Information supplied:

.....

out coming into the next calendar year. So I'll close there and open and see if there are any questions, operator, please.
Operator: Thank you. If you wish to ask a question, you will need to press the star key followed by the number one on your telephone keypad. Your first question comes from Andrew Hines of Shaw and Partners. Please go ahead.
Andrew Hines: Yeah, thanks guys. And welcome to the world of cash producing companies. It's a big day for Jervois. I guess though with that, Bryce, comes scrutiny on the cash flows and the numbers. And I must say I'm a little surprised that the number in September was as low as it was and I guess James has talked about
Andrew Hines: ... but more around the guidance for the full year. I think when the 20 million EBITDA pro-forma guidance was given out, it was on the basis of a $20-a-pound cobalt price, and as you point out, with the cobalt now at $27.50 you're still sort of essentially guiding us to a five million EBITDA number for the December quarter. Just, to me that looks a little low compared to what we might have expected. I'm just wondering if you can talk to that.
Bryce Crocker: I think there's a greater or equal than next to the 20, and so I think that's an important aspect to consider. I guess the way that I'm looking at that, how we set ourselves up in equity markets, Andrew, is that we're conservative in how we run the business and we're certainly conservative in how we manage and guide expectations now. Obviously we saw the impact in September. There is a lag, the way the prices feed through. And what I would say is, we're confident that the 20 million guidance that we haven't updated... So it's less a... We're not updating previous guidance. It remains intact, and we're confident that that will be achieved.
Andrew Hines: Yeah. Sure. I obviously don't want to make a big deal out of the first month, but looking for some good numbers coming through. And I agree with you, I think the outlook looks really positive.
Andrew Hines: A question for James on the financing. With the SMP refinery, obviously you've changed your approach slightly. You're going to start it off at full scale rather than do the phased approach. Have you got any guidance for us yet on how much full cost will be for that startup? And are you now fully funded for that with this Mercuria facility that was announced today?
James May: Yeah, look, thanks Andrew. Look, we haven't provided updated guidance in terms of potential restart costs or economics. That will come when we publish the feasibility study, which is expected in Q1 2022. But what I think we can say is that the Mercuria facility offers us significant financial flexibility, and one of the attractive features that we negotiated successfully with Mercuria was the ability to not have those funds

.....

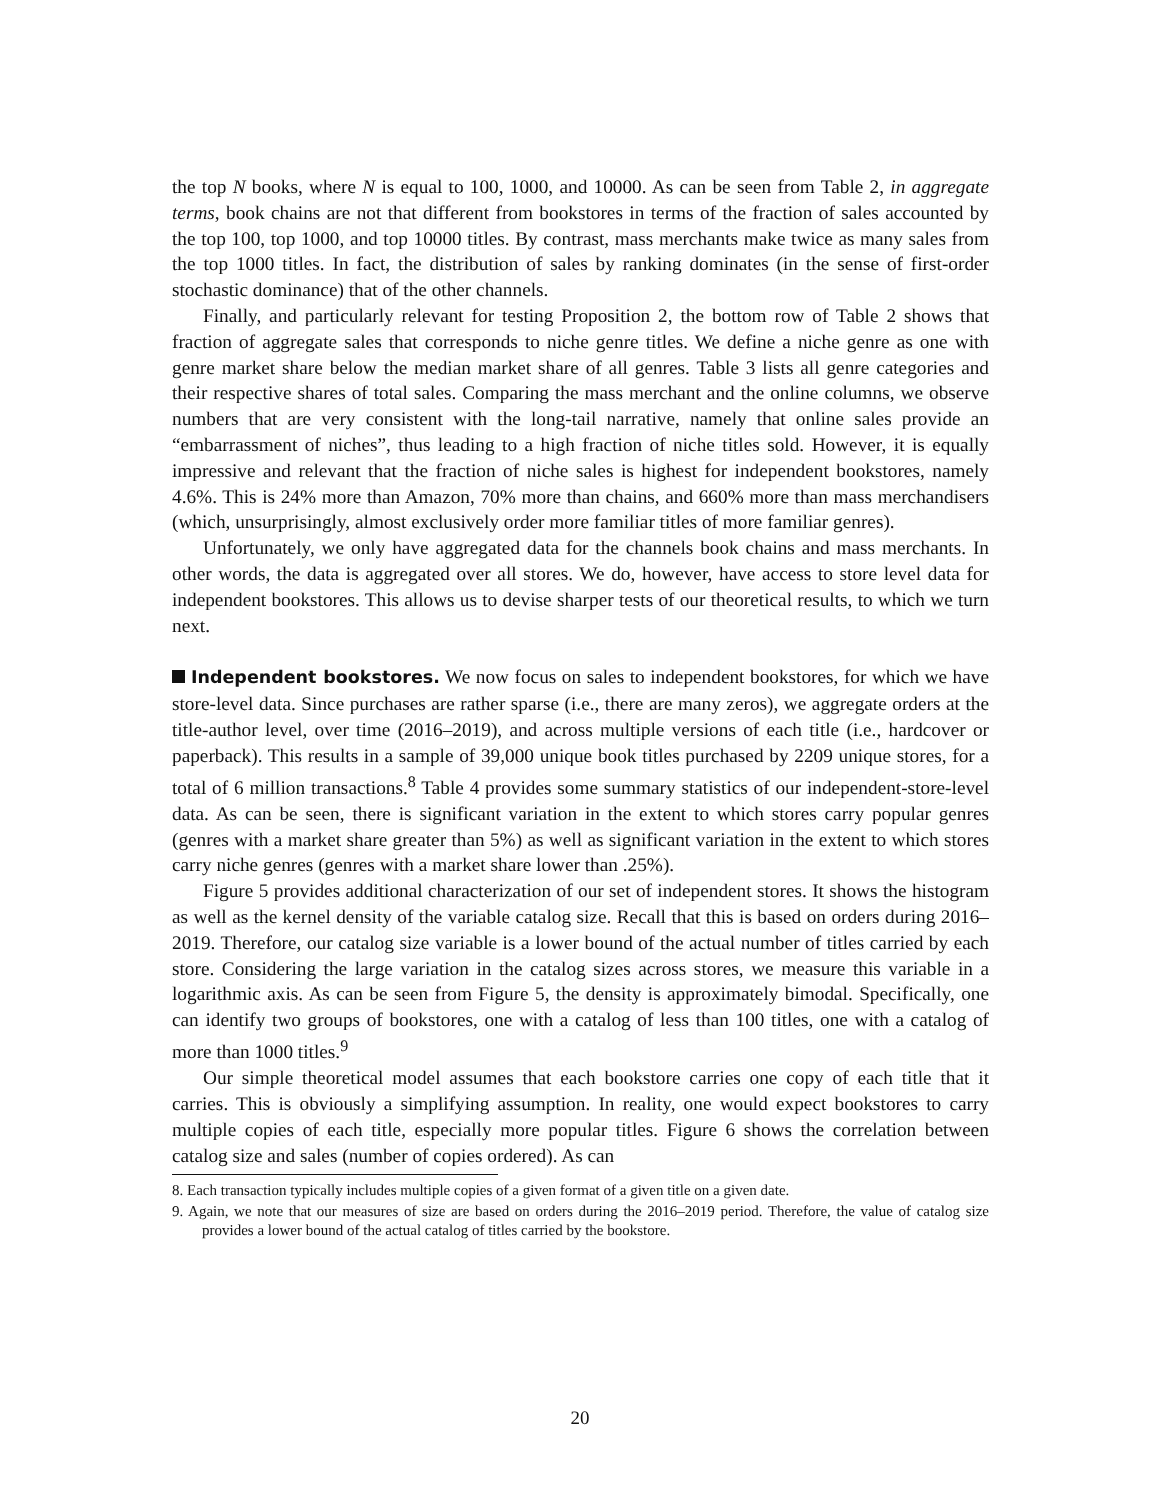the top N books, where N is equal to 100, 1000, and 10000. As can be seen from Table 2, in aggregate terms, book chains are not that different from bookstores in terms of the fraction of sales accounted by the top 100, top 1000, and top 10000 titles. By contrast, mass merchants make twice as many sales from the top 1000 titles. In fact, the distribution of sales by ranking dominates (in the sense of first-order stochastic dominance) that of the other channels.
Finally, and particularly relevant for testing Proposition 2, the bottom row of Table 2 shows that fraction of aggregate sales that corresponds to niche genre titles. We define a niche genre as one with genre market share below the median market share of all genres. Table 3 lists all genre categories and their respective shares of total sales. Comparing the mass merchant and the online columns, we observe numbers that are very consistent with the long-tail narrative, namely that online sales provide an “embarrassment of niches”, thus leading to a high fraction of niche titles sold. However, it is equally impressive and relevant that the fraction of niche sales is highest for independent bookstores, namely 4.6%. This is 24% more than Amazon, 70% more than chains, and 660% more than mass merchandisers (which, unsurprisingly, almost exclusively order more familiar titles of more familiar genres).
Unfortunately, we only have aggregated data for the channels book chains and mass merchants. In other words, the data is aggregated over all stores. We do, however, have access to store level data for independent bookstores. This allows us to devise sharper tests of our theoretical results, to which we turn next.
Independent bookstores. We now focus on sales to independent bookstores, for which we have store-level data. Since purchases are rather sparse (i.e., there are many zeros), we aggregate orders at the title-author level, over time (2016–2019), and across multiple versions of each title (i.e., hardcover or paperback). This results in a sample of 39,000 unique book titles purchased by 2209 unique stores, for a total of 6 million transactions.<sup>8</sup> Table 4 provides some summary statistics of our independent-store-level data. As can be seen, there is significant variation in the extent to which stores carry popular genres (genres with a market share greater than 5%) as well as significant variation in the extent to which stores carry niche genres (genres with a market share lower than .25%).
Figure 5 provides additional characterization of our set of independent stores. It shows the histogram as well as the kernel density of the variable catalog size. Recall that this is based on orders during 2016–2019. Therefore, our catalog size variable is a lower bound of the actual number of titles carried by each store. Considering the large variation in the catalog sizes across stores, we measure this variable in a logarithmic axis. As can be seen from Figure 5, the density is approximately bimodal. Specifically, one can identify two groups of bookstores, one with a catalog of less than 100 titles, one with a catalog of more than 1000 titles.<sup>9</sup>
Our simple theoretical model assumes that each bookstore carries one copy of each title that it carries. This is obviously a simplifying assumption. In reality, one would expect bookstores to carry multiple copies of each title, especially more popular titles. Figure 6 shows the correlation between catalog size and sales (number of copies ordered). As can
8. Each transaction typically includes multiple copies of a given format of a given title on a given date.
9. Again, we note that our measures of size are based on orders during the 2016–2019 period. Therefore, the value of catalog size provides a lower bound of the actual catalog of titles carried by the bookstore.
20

.....

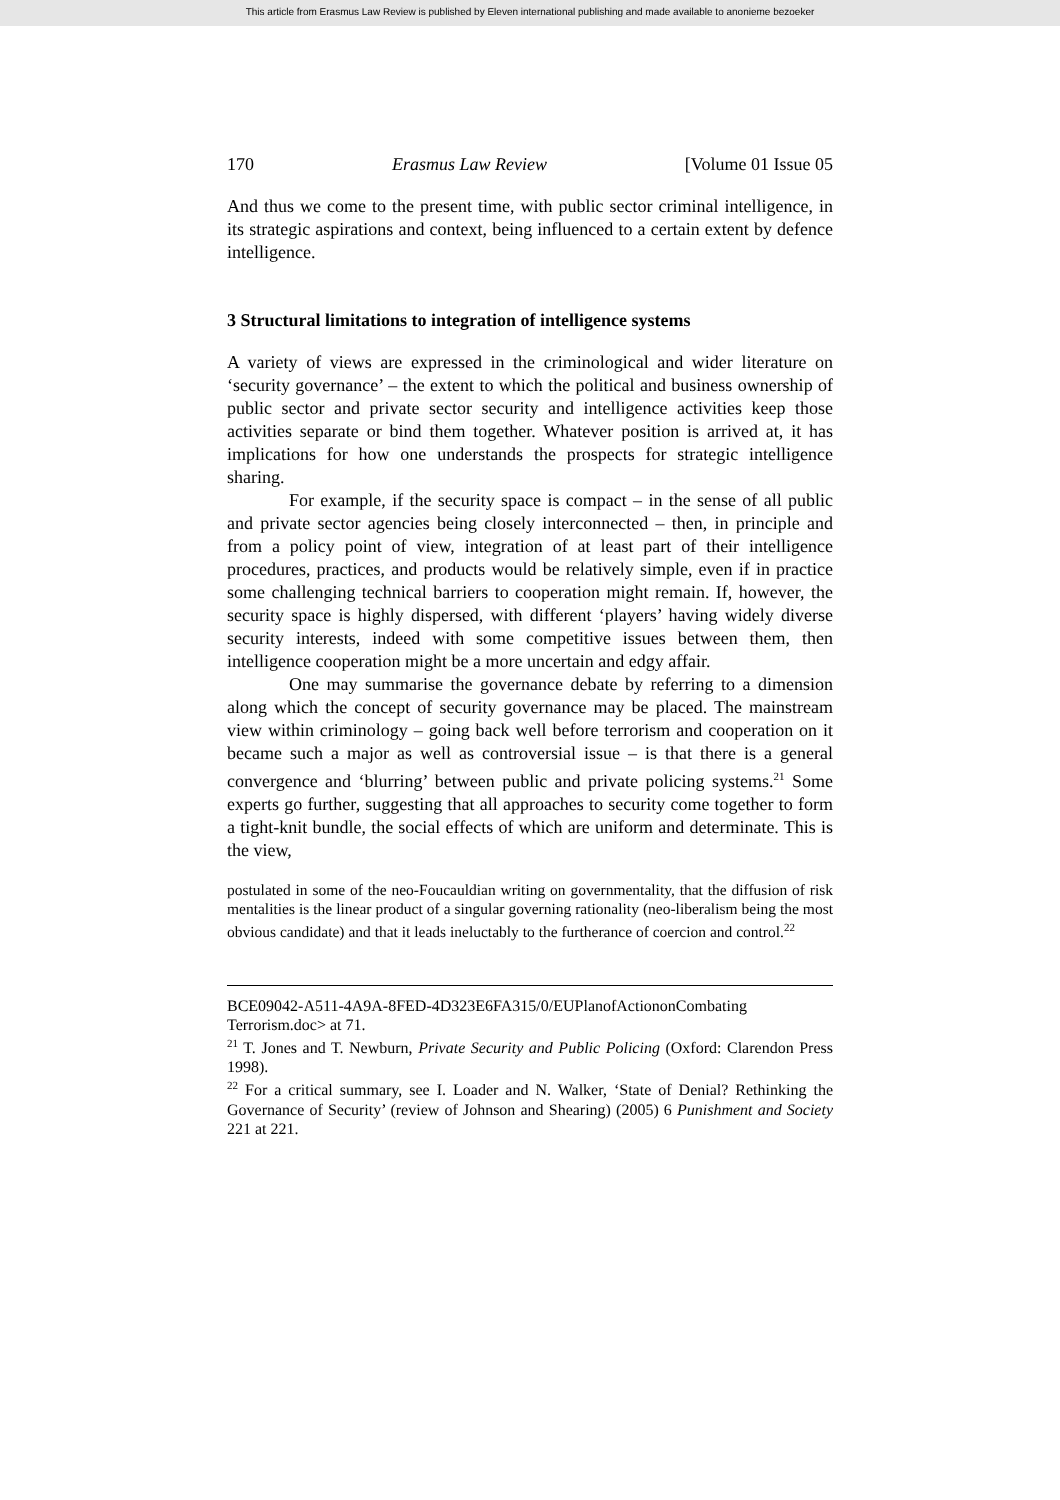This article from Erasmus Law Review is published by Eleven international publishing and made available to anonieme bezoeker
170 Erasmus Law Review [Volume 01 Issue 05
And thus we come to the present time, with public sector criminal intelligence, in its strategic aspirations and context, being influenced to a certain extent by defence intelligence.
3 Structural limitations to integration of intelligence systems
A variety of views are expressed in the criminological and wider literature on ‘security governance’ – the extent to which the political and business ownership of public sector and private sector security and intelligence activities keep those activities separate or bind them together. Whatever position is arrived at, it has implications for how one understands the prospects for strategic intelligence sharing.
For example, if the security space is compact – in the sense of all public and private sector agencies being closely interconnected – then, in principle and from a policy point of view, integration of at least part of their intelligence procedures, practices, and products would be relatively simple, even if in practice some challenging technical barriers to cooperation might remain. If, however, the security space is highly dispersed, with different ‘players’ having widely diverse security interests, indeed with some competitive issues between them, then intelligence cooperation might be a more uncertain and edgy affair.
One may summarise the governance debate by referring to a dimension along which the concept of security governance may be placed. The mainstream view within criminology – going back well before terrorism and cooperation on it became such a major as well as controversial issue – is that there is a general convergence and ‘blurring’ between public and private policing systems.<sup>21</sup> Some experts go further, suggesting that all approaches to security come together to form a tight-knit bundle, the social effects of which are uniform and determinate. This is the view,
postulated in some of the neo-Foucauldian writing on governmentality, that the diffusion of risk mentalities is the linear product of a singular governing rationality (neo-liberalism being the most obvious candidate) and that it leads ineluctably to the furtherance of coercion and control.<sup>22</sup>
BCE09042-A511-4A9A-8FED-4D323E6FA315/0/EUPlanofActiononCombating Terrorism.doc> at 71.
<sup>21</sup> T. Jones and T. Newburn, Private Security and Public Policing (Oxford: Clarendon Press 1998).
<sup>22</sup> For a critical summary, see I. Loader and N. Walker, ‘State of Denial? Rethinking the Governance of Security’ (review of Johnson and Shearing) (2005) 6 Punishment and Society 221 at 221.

.....

Read the entries above and find each line holding the word "coming". Copy it out.

out coming into the next calendar year. So I'll close there and open and see if there are any questions, operator, please.
Andrew Hines: Yeah. Sure. I obviously don't want to make a big deal out of the first month, but looking for some good numbers coming through. And I agree with you, I think the outlook looks really positive.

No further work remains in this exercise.